The second form of incapacity is that the accused is unable to appreciate that an act is morally wrong. According to the Supreme Court in R. v. Oomen, in order to be considered sane and therefore criminally responsible, the accused must have the capacity to know that the act is wrong according to the ordinary moral standards of a reasonable member of society. In other words, if the accused lacks the basic capacity to understand that society would consider their actions morally wrong, the NCR defence may be available to him. Thus, an individual diagnosed as a psychopath, who does not believe that murder is morally wrong but has the capacity to understand that society believes that murder is morally wrong would not be eligible for this defence. On the other hand, an individual diagnosed with schizophrenia who believes that the individual they killed is the devil and god instructed them to kill that devil, may be able to benefit from the NCR defence, because they believe that what they are doing is actually morally right.
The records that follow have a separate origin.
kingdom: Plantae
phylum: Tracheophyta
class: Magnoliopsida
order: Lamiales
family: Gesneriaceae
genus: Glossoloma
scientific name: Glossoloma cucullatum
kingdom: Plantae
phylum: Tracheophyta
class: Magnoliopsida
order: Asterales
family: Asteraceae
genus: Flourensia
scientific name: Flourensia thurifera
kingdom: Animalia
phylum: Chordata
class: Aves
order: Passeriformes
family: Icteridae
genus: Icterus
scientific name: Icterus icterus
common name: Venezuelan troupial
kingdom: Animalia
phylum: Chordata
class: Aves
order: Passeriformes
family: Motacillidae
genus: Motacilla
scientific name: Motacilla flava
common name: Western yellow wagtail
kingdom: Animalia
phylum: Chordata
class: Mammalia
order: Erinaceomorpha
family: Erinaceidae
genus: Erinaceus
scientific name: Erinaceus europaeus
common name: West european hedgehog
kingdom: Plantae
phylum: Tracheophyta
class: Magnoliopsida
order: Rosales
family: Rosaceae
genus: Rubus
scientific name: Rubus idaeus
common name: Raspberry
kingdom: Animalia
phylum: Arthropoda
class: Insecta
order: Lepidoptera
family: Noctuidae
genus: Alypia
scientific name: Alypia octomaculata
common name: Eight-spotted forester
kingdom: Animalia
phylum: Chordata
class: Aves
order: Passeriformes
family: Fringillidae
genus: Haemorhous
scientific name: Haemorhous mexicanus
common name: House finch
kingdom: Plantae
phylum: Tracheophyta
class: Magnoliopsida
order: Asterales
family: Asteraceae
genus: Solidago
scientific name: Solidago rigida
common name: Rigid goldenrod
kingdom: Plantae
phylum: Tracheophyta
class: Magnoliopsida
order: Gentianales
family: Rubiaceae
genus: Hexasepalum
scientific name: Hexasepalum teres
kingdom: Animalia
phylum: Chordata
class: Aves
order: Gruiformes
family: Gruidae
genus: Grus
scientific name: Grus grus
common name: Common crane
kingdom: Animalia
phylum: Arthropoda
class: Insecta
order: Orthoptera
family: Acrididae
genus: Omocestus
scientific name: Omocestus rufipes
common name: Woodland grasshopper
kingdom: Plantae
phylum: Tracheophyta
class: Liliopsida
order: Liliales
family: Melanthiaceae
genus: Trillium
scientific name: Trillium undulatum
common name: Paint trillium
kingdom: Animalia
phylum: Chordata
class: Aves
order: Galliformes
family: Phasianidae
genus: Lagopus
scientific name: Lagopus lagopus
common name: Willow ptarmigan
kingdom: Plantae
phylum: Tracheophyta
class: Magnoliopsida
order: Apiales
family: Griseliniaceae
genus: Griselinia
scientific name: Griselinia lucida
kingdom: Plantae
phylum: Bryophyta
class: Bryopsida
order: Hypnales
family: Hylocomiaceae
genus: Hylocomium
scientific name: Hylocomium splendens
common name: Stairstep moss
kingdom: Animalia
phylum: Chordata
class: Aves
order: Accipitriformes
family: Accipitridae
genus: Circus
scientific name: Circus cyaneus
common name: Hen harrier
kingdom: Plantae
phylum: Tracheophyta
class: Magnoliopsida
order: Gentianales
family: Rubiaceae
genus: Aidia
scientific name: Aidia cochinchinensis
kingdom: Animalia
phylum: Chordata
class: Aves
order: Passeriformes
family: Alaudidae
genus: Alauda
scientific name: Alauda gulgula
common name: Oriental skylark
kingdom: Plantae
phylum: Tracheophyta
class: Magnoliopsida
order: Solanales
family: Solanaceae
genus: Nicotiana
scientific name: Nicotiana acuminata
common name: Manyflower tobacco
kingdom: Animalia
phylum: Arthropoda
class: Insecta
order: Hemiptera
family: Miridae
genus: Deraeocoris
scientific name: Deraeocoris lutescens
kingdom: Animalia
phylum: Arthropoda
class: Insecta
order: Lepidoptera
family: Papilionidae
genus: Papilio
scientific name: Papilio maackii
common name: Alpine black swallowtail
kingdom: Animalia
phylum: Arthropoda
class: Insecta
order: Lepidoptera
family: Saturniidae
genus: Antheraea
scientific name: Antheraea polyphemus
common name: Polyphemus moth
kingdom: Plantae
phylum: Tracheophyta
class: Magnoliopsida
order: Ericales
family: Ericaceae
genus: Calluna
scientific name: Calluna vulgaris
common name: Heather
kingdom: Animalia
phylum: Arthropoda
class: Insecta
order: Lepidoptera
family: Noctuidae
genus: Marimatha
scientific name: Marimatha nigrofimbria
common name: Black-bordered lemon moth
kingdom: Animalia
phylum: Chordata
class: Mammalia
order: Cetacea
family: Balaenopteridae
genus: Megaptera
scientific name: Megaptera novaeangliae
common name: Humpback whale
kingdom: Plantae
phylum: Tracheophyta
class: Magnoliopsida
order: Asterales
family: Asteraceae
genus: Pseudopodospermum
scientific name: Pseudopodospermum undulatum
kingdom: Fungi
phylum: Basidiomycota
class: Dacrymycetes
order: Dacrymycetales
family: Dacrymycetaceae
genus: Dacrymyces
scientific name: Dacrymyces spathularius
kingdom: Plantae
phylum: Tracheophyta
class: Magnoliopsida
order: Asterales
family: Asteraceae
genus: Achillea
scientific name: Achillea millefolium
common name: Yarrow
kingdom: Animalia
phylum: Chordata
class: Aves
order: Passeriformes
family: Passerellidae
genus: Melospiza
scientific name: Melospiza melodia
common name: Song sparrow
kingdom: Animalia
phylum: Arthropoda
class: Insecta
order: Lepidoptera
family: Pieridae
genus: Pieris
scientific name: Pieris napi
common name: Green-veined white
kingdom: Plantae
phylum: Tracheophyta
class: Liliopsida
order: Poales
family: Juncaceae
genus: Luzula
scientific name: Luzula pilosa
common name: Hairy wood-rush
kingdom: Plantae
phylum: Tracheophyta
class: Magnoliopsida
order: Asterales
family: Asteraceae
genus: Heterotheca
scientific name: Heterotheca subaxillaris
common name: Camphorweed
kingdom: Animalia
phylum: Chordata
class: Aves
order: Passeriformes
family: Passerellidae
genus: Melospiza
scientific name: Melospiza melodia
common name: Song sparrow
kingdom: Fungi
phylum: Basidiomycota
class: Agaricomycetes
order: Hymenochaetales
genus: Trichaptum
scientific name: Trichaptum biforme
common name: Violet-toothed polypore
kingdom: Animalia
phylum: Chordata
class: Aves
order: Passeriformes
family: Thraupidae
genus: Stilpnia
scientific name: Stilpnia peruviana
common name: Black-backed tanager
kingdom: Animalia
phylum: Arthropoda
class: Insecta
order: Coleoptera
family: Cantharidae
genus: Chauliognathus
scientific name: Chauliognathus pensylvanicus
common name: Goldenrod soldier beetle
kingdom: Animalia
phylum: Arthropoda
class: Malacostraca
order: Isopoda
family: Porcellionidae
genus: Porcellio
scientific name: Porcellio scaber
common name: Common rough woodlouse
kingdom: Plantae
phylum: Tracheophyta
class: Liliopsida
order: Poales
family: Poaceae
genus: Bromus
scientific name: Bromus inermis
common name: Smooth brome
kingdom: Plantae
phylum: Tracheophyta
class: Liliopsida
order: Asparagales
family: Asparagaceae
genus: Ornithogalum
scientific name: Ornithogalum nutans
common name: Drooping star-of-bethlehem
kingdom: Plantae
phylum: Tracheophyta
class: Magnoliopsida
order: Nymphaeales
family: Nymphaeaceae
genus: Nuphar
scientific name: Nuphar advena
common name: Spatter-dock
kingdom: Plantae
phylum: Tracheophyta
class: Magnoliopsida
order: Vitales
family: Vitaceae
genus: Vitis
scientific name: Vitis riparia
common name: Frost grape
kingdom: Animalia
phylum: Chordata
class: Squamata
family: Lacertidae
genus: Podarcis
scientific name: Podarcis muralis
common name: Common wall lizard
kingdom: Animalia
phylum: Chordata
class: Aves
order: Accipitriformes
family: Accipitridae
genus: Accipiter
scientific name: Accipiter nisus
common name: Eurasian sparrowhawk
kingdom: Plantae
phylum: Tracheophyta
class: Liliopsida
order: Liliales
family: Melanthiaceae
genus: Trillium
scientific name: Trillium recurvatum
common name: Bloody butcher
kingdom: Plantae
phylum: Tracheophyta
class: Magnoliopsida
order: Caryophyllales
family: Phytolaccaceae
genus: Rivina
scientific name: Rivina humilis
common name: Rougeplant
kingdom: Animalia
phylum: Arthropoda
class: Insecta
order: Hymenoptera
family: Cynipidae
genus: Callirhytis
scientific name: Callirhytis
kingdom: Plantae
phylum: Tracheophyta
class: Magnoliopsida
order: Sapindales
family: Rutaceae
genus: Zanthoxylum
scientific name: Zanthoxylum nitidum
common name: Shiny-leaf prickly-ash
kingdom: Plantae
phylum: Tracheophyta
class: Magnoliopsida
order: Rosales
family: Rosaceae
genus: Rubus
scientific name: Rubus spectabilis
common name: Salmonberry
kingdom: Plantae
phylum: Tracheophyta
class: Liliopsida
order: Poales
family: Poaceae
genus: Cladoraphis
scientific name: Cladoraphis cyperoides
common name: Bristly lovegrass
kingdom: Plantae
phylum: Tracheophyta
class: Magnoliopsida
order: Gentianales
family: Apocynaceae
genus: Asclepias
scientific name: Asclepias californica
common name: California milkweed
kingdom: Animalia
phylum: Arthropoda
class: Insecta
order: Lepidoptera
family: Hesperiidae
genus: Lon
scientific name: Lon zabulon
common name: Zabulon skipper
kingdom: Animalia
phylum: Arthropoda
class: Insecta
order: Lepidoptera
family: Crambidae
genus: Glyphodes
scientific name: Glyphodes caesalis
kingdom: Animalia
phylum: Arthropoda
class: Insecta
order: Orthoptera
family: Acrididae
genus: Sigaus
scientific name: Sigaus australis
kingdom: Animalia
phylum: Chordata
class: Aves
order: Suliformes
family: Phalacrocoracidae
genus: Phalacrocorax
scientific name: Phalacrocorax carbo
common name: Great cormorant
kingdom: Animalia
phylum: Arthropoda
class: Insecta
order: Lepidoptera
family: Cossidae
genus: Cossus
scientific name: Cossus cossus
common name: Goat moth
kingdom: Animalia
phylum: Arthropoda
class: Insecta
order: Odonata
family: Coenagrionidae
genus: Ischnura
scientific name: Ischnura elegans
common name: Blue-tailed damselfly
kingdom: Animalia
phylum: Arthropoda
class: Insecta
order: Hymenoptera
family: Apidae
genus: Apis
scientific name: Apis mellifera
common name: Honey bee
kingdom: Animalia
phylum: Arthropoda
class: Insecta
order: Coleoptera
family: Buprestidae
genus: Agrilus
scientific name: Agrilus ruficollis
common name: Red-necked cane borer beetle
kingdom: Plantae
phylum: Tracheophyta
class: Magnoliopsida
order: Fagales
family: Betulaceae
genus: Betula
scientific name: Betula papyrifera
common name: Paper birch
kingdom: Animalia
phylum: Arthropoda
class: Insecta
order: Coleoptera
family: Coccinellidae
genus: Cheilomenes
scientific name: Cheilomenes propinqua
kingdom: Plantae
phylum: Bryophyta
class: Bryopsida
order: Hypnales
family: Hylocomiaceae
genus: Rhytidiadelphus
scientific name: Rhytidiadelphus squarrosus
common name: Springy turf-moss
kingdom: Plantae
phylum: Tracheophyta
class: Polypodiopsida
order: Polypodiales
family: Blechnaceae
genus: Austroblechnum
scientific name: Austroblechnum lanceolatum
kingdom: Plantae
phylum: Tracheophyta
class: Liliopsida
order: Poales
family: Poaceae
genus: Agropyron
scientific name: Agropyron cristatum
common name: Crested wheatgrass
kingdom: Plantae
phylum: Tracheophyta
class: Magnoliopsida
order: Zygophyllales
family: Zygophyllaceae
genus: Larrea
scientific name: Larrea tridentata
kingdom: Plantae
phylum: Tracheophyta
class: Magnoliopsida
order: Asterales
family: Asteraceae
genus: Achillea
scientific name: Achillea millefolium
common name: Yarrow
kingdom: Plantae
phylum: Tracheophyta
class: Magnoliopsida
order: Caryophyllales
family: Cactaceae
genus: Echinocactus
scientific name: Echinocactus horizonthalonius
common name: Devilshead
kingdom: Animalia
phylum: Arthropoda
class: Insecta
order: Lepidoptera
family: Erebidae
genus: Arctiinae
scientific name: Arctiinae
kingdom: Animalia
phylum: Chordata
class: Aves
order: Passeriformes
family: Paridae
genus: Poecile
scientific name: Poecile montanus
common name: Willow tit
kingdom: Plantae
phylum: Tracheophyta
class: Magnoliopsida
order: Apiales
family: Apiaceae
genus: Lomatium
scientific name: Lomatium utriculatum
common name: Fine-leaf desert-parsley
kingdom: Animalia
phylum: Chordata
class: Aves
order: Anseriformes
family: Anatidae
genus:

When an individual is found to be Not Criminally Responsible and therefore not guilty by reason of mental disorder they are not necessarily released back into the general population. A Provincial Review Board comprised of experts in the area will review the verdict and determine whether the individual should be put into the NCR stream. Upon determining that an individual is NCR, the Board will decide what action should be taken in response to the individual’s actions. Since the individual is not considered morally to blame for their actions, the Board will try to make the least intrusive recommendation possible.  The Board may choose to grant an absolute discharge, a conditional discharge (psychiatric releases, not sentence dispositions), or may decide to detain the individual in a psychiatric hospital. If the individual is granted an absolute discharge they are free to go; However, all other dispositions require a mandatory review every 12 months by the Board. Individuals detained in psychiatric hospitals are given indeterminate sentences to be reviewed on a regular basis by the Board.

There are several pros and cons to an NCR defence. On one hand, individuals who are truly mentally ill are directed into institutions designed to deal with their medical conditions instead of being placed into the regular jail population. On the other hand, psychiatric hospitals are often overcrowded, under staffed, and unable to provide the proper treatment NCR individuals would benefit from in the long run. The NCR defence can be raised by the by a criminal defence lawyer, however it can also be raised by the Crown or by the court (i.e., by the judge), if any one of them believe the accused individual should be put in the NCR stream. Defence lawyers therefore can be called upon to argue either side of the NCR defence depending on what is in the best interest of their client.